GRATgen

This page lists some of the heuristics used by gratgen

gratgen uses some heuristics to speed up checking. Some of them originate from drat-trim and have been refined, improved, and adopted to teh multi-threaded setting, others have been newly developed. Here, we describe the most important ones:

Backwards checking

Backwards checking has already been used in drat-trim. Our version of backwards checking is almost the same, except that we run multiple threads in parallel, each of which is performing a backwards pass.

The main idea of backwards checking is to first run a forward pass, which adds all lemmas without verifying, and then does unit propagation to derive the final conflict. All lemmas required to derive the final conflict are marked. Then, one (or multiple) threads run over the proof in backwards order. A lemma is removed, and if it is marked, it is verified. After sucecssful verification, all lemmas required for verification are marked. For multiple threads, a thread only verifies a lemma if it can acquire it. This ensures that no lemma is verified multiple times.

Synchronization of marked clauses between threads

Each thread keeps track of a local set of marked clauses, which is periodically synchronized with a global set of marked clauses. This ensures that marked clauses are communicated between threads, but a query for a clause to be marked causes no congestion.

Core-first unit propagation

Core first unit propagation was already included in drat-trim. The main idea is to prefer marked lemmas over unmarked ones during unit propagation, trying to reduce the number of newly marked lemmas.

Separate watchlists

While drat-trim iterates over the watchlist and filters the lemmas by core/noncore (i.e., marked/unmarked), gratgen uses two separate watchlists, one for the core and one for the non-core lemmas. Whenever a lemma is marked, it is moved from the non-core to the core watchlists. Our benchmarks show that this yields a significant speedup compared to a single watchlist, as iteration over watchlists is in the inner loop, and thus executed very often.

RAT-run heuristics

There are some proofs that contain many RAT lemmas. Searching for RAT-candidates is implemented by brute-force search, iterating over the watchlists. This implementation has been adopted from drat-trim. However, experiments show that proofs often contain sequences of adjacent RAT lemmas over the same pivot literal. Thus, we store the result of a RAT-candidate search until the pivot literal changes, and re-use the stored result if another RAT-proof on the same pivot literal occurs.

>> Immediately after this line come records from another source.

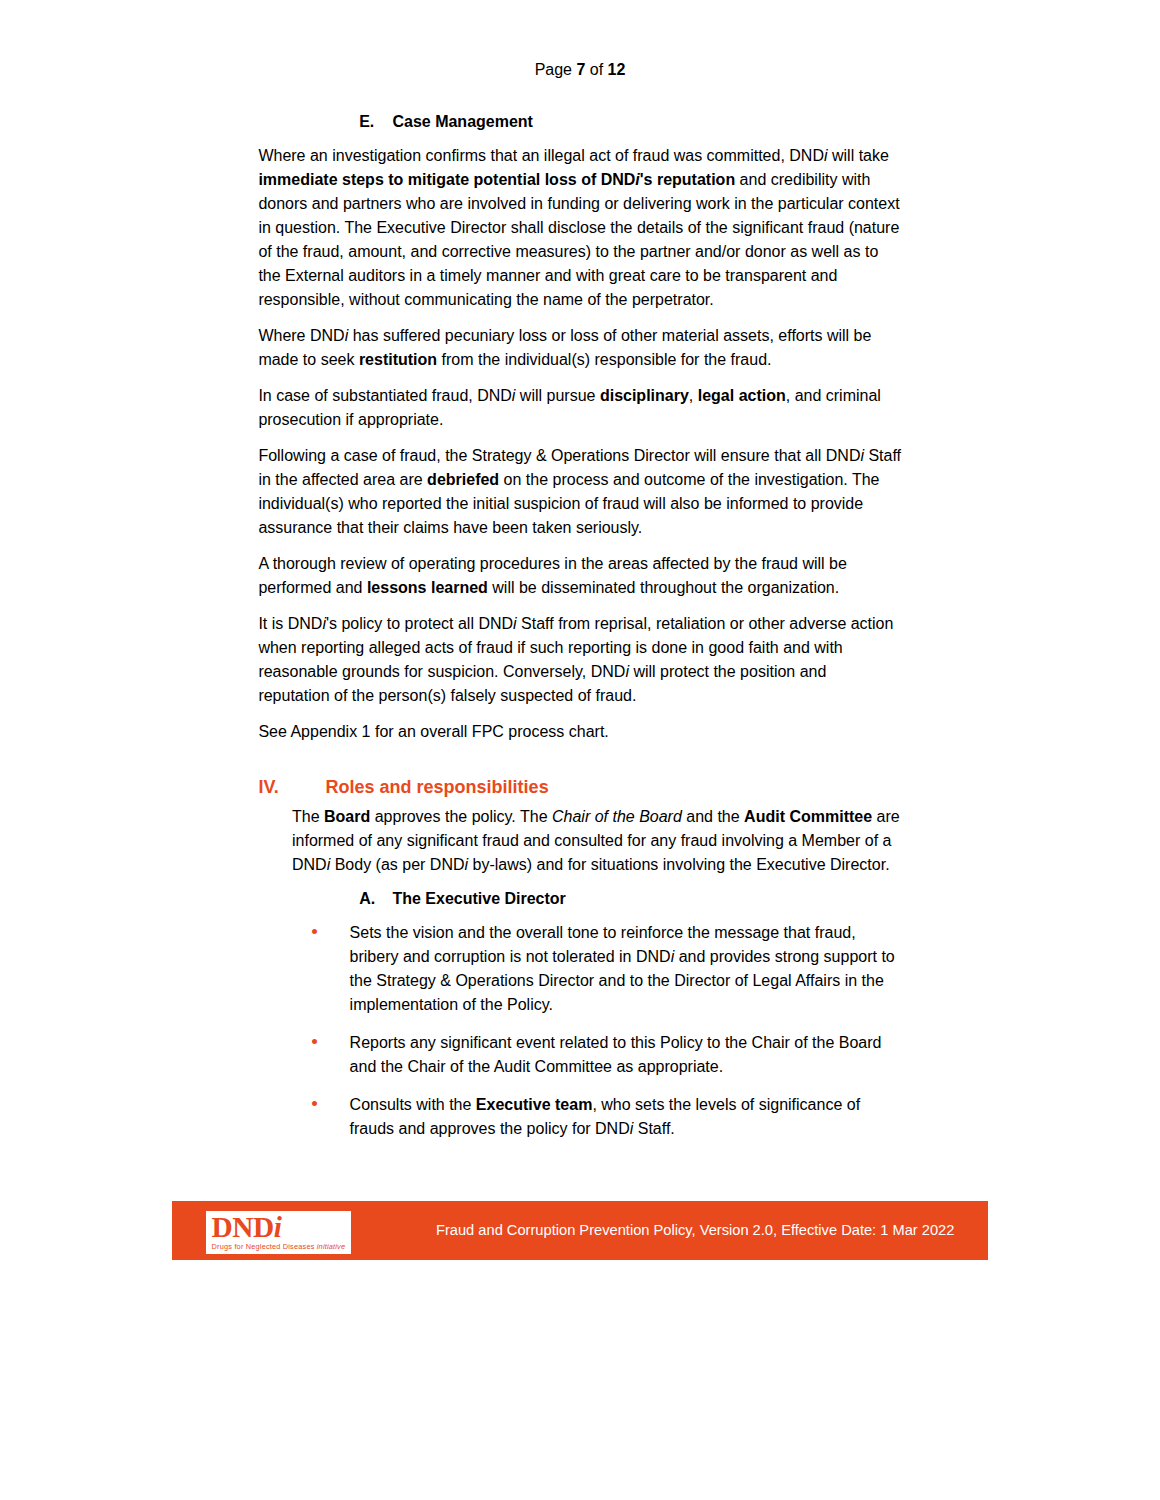Page 7 of 12
E. Case Management
Where an investigation confirms that an illegal act of fraud was committed, DNDi will take immediate steps to mitigate potential loss of DNDi's reputation and credibility with donors and partners who are involved in funding or delivering work in the particular context in question. The Executive Director shall disclose the details of the significant fraud (nature of the fraud, amount, and corrective measures) to the partner and/or donor as well as to the External auditors in a timely manner and with great care to be transparent and responsible, without communicating the name of the perpetrator.
Where DNDi has suffered pecuniary loss or loss of other material assets, efforts will be made to seek restitution from the individual(s) responsible for the fraud.
In case of substantiated fraud, DNDi will pursue disciplinary, legal action, and criminal prosecution if appropriate.
Following a case of fraud, the Strategy & Operations Director will ensure that all DNDi Staff in the affected area are debriefed on the process and outcome of the investigation. The individual(s) who reported the initial suspicion of fraud will also be informed to provide assurance that their claims have been taken seriously.
A thorough review of operating procedures in the areas affected by the fraud will be performed and lessons learned will be disseminated throughout the organization.
It is DNDi's policy to protect all DNDi Staff from reprisal, retaliation or other adverse action when reporting alleged acts of fraud if such reporting is done in good faith and with reasonable grounds for suspicion. Conversely, DNDi will protect the position and reputation of the person(s) falsely suspected of fraud.
See Appendix 1 for an overall FPC process chart.
IV. Roles and responsibilities
The Board approves the policy. The Chair of the Board and the Audit Committee are informed of any significant fraud and consulted for any fraud involving a Member of a DNDi Body (as per DNDi by-laws) and for situations involving the Executive Director.
A. The Executive Director
Sets the vision and the overall tone to reinforce the message that fraud, bribery and corruption is not tolerated in DNDi and provides strong support to the Strategy & Operations Director and to the Director of Legal Affairs in the implementation of the Policy.
Reports any significant event related to this Policy to the Chair of the Board and the Chair of the Audit Committee as appropriate.
Consults with the Executive team, who sets the levels of significance of frauds and approves the policy for DNDi Staff.
DNDi
Drugs for Neglected Diseases initiative
Fraud and Corruption Prevention Policy, Version 2.0, Effective Date: 1 Mar 2022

For some examples, this heuristics leads to three to four times faster checking times. The overhead of this heuristics is negligible, as RAT candidate lists tend to be short.

Run-wise lemma acquisition in multi-threading

To make this heuristics effective in multi-threaded mode, a thread will try to acquire all marked lemmas of a same-pivot run, before verifying the first lemma. This decreases the probability that a RAT-run is distributed over multiple threads, each thread searching the candidate list.